I am using syslog on Splunk currently to capture data from a piece of content-keeper hardware on our network that handles internet usage analysis. It's a fairly straight forward input, but, now I wish to capture more data from a firewall again using the standard UDP:514.
However, I would like for my CK data to go into splunk with the following values:
Host: content-keeper Index: internet
And then my firewall to go in as:
Host: foo Index: firewalls
Currently my inputs.conf segment looks like:
[udp://514] connection_host = none host = content-keeper index = internet sourcetype = content-keeper source = content-keeper
[content-keeper] LOOKUP-domaingroups = common_domains basedomain AS basedomain OUTPUTNEW domaingroup AS domaingroup
[common_domains] filename = group_common_domains.csv
As you can see with props and transforms, I am just doing some basic lookups.
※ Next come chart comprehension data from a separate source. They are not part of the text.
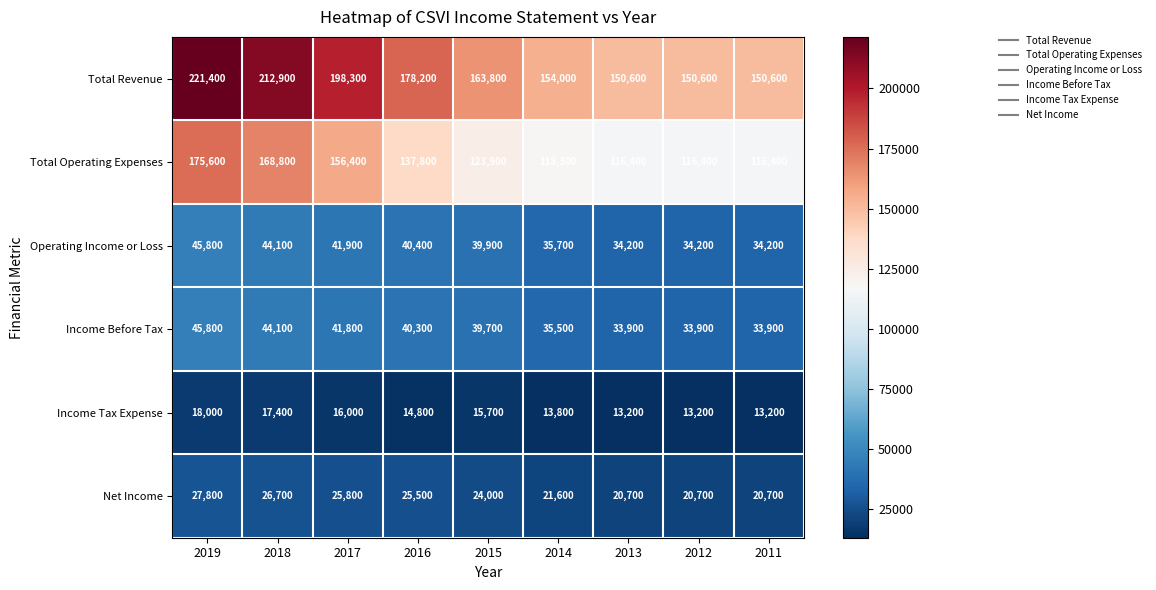

How many values in the Income Tax Expense series are below 14800?

4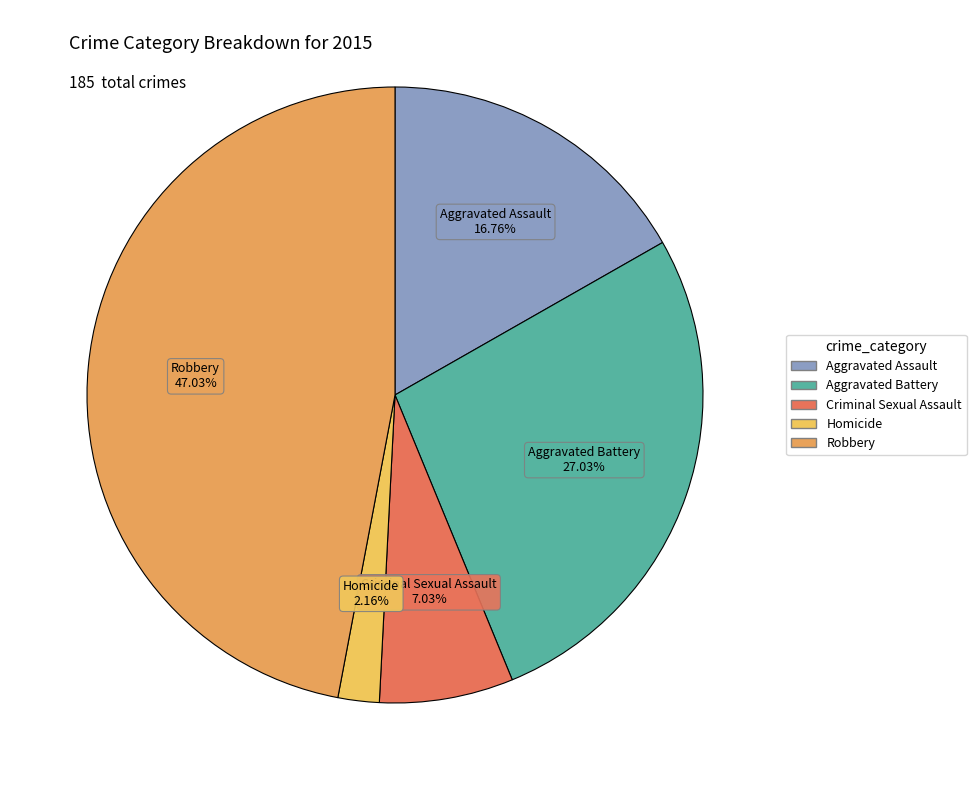

Count the number of slices in the pie.

5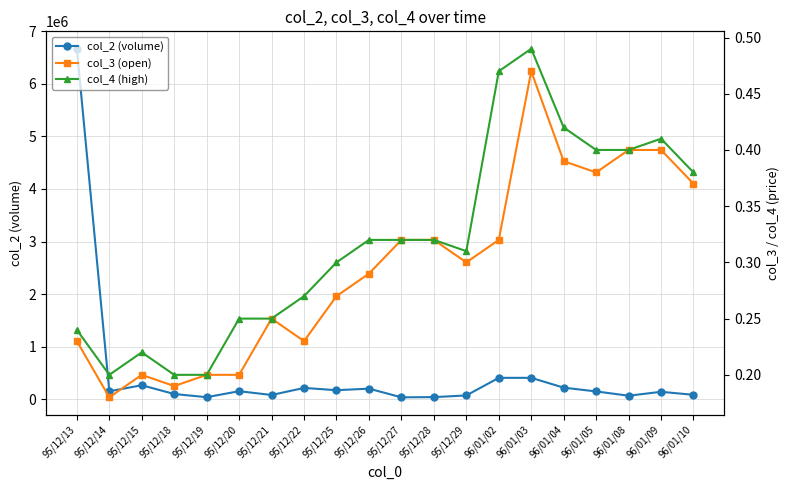

Which series changed the most between 95/12/14 and 95/12/19?

col_2 (volume)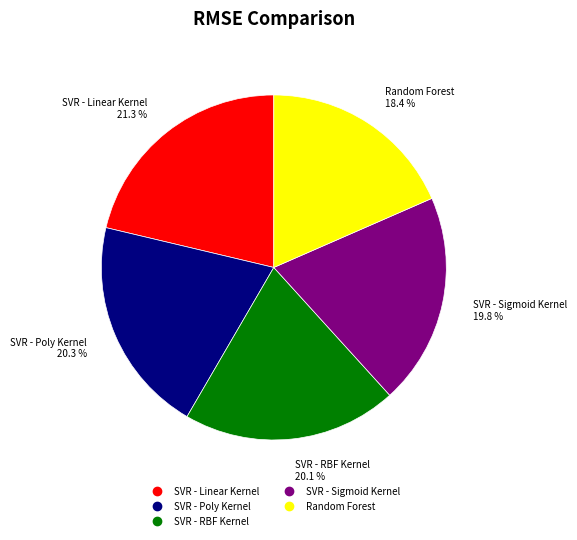

To the nearest percent, what is the difference between the SVR - RBF Kernel and Random Forest slice percentages?

2%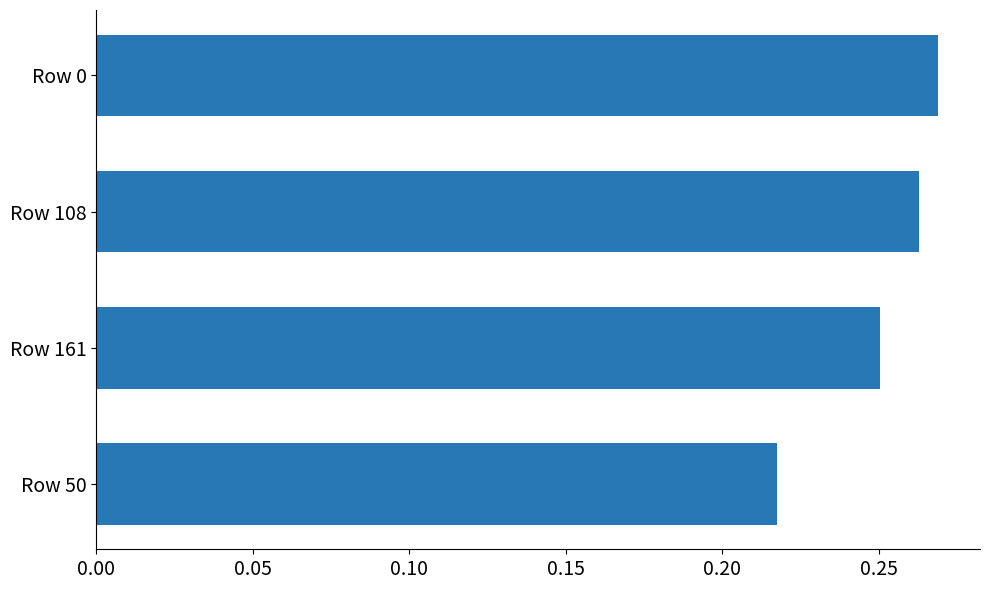

Does the chart contain stacked bars?

No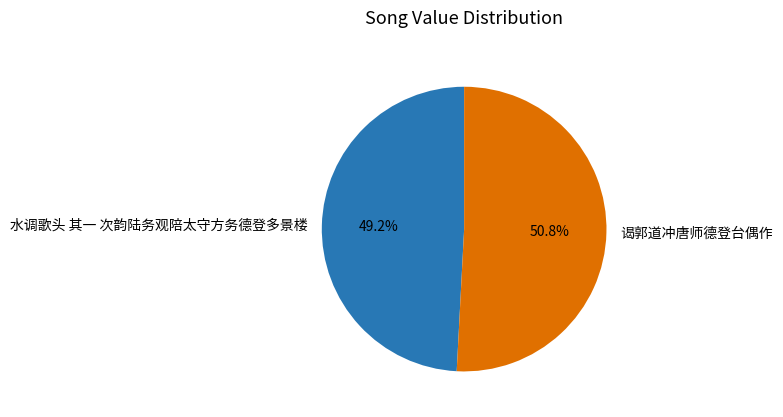

What is the smallest slice in the pie chart?

水调歌头 其一 次韵陆务观陪太守方务德登多景楼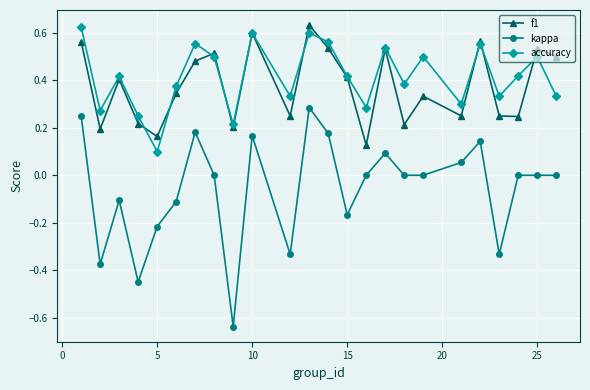

True or false: accuracy has more than 2 points higher than both neighbors.

True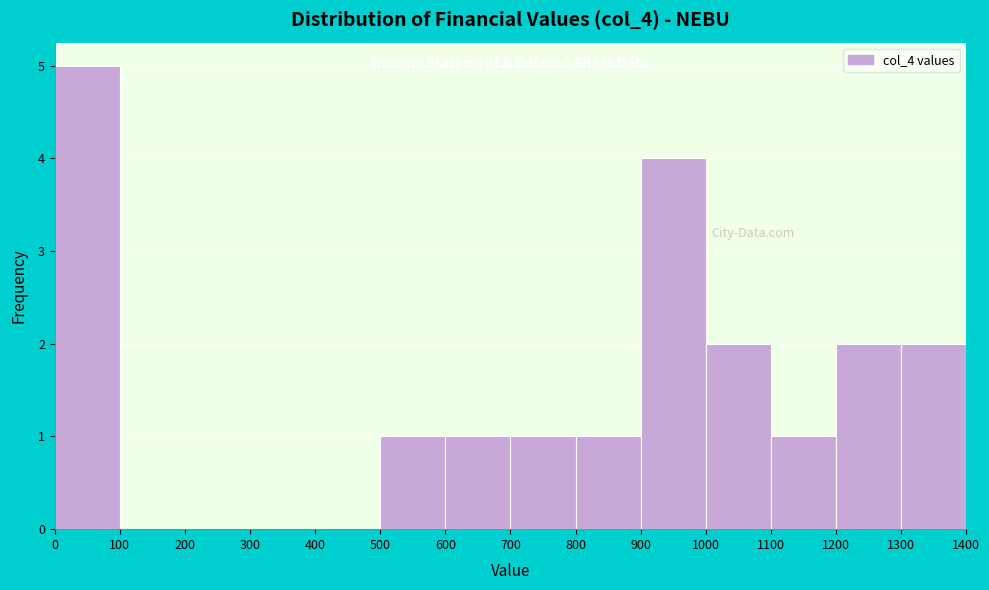

Reading left to right, list every bar in this chart as the range it spans on the x-axis followed by its height. The values are not printed on the chart, so give them approximately, as read against the axis.

0 to 100: 5
100 to 200: 0
200 to 300: 0
300 to 400: 0
400 to 500: 0
500 to 600: 1
600 to 700: 1
700 to 800: 1
800 to 900: 1
900 to 1000: 4
1000 to 1100: 2
1100 to 1200: 1
1200 to 1300: 2
1300 to 1400: 2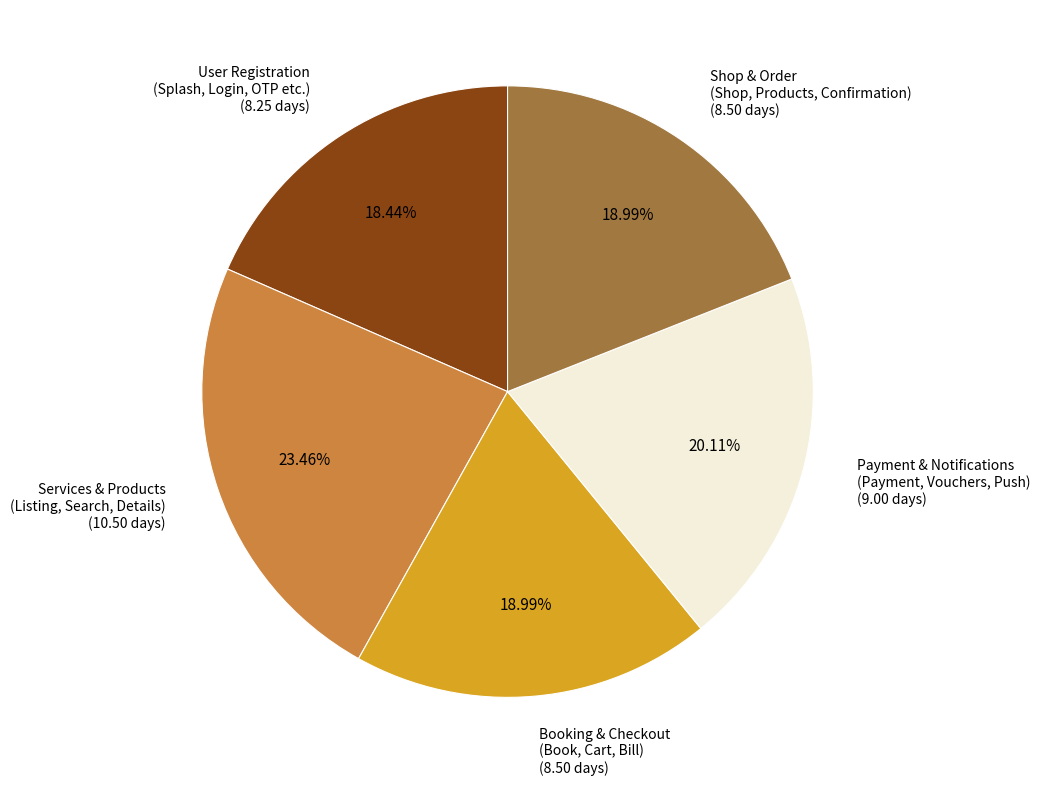

Do Shop & Order (Shop, Products, Confirmation) (8.50 days) and Payment & Notifications (Payment, Vouchers, Push) (9.00 days) together represent more than half of the pie?

No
Any help would be very very appreciated.
What you're looking for is documented here:
What you'd need to do would be something like this:
[content-keeper] TRANSFORMS-index = firewalls,hosts
[firewalls] REGEX = <MYFIREWALLREGEX> DEST_KEY = _MetaData:Index FORMAT = firewalls [hosts] REGEX = <(MYFWHOSTREGEX)> DEST_KEY = MetaData:Host FORMAT = host::$1
By the way, at the time you do this, the 'firewalls' index must have already been created.
This is pretty much what I have come up with. The issue I am encountering now is with the regex, I cannot seem to find a way of extracting the hostname or some indicator of the orgin host. When I removed the "host=" over-ride from my inputs.conf, the host value simply defaulted to the fqdn of the splunk indexer...
I am going to simply have to look more into it.
Thanks very very much for you well written response!
Solved with a simple regex that can determine which data to perform the change on and which to not perform changes on.
Create multiple DNS entries, assign them to virtual hosts on your system, configure syslog to look for UDP/514 from each of those IPs and write the data to disk, then configure multiple Splunk imports to look at each of the paths syslog writes to and assign them to the index of choice. Probably sounds complicated but isn't bad really depending on what level of access or turn around you have to things like new DNS entries, OS, etc.
I would suggest setting up a syslog server that captures all the incoming syslog messages and stores them into a unique directory or file for each host. This is pretty straightforward of a syslog setup. I use a directory with the hostname and the hostname-date as the log file for each day.
Then create file monitors for each of the directories. You can make all for determination about which index to put things in using your inputs.conf.